ART. 1740. By the contract of loan, one of the parties delivers to the other, either
anything not perishable, in order that the latter may use it during a certain period and
return it to the former, in which case it is called commodatum, or money or any other
perishable thing, under the condition to return an equal amount of the same kind and
quality, in which case it is merely called a loan.

Commodatum is essentially gratuitous.

A simple loan may be gratuitous, or made under a stipulation to pay interest.

ART. 1741. The bailee acquires retains the ownership of the thing loaned. The bailee
acquires the use thereof, but not its fruits; if any compensation is involved, to be paid
by the person requiring the use, the agreement ceases to be a commodatum.

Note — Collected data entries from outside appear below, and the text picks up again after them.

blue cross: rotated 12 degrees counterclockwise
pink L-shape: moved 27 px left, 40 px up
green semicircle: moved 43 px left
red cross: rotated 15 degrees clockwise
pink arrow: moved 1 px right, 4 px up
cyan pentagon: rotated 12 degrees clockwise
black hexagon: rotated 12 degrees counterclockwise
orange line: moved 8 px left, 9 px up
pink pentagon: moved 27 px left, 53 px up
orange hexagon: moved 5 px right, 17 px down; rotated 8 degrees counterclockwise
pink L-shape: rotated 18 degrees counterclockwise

ART. 1742. The obligations and rights which arise from the commodatum pass to the
heirs of both contracting parties, unless the loan has been in consideration for the
person of the bailee, in which case his heirs shall not have the right to continue using
the thing loaned.

The carabaos delivered to be used not being returned by the defendant upon demand,
there is no doubt that she is under obligation to indemnify the owner thereof by paying him
their value.

Article 1101 of said code reads:

Those who in fulfilling their obligations are guilty of fraud, negligence, or delay, and
those who in any manner whatsoever act in contravention of the stipulations of the
same, shall be subjected to indemnify for the losses and damages caused thereby.

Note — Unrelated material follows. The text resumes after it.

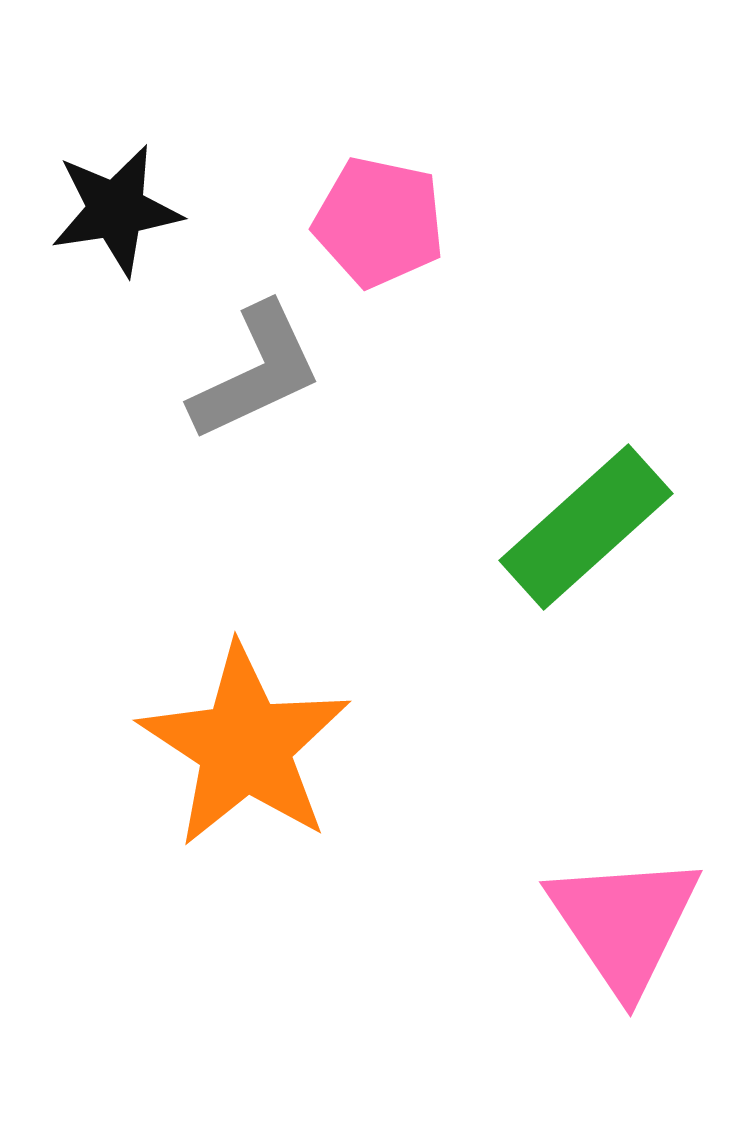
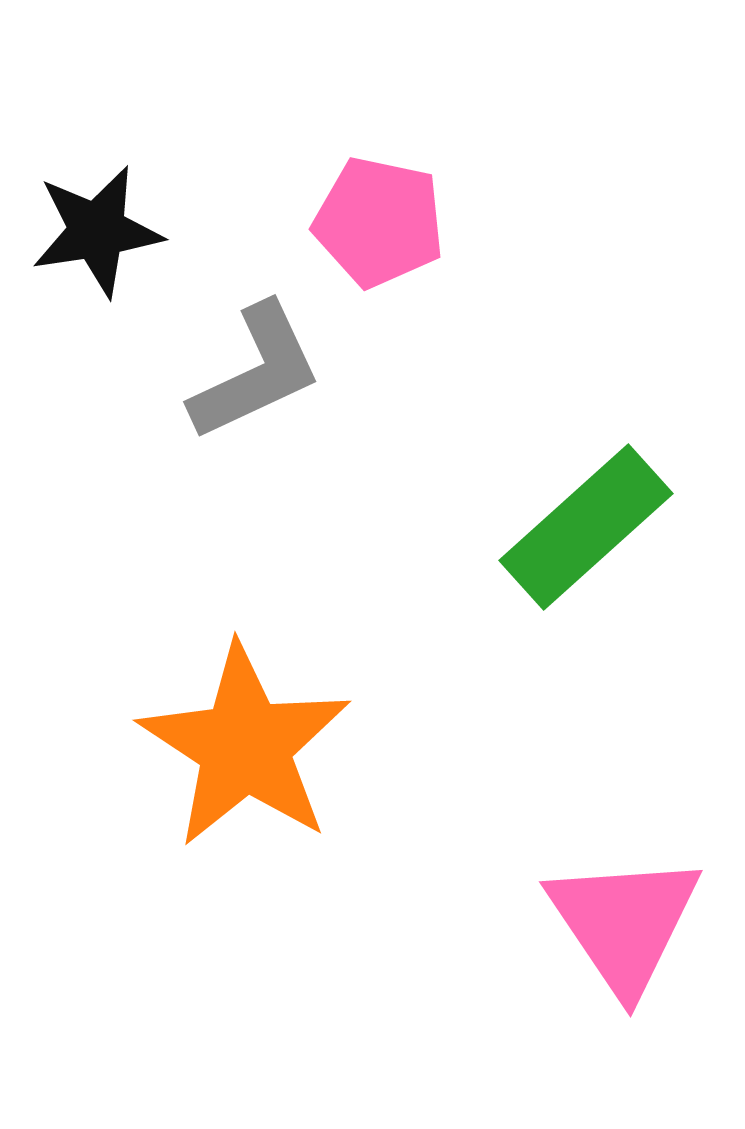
black star: moved 19 px left, 21 px down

The obligation of the bailee or of his successors to return either the thing loaned or its value,
is sustained by the supreme tribunal of Sapin. In its decision of March 21, 1895, it sets out
with precision the legal doctrine touching commodatum as follows:

Although it is true that in a contract of commodatum the bailor retains the ownership
of the thing loaned, and at the expiration of the period, or after the use for which it
was loaned has been accomplished, it is the imperative duty of the bailee to return
the thing itself to its owner, or to pay him damages if through the fault of the bailee
the thing should have been lost or injured, it is clear that where public securities are
involved, the trial court, in deferring to the claim of the bailor that the amount loaned
be returned him by the bailee in bonds of the same class as those which constituted
the contract, thereby properly applies law 9 of title 11 of partida 5.

With regard to the third assignment of error, based on the fact that the plaintiff Santos had
not appealed from the decision of the commissioners rejecting his claim for the recovery of
his carabaos, it is sufficient to estate that we are not dealing with a claim for the payment of
a certain sum, the collection of a debt from the estate, or payment for losses and damages
(sec. 119, Code of Civil Procedure), but with the exclusion from the inventory of the property
of the late Jimenea, or from his capital, of six carabaos which did not belong to him, and
which formed no part of the inheritance.

The demand for the exclusion of the said carabaos belonging to a third party and which did
not form part of the property of the deceased, must be the subject of a direct decision of the
court in an ordinary action, wherein the right of the third party to the property which he
seeks to have excluded from the inheritance and the right of the deceased has been
discussed, and rendered in view of the result of the evidence adduced by the administrator
of the estate and of the claimant, since it is so provided by the second part of section 699
and by section 703 of the Code of Civil Procedure; the refusal of the commissioners before
whom the plaintiff unnecessarily appeared can not affect nor reduce the unquestionable
right of ownership of the latter, inasmuch as there is no law nor principle of justice
authorizing the successors of the late Jimenea to enrich themselves at the cost and to the
prejudice of Felix de los Santos.

For the reasons above set forth, by which the errors assigned to the judgment appealed
from have been refuted, and considering that the same is in accordance with the law and
the merits of the case, it is our opinion that it should be affirmed and we do hereby affirm it
with the costs against the appellant. So ordered.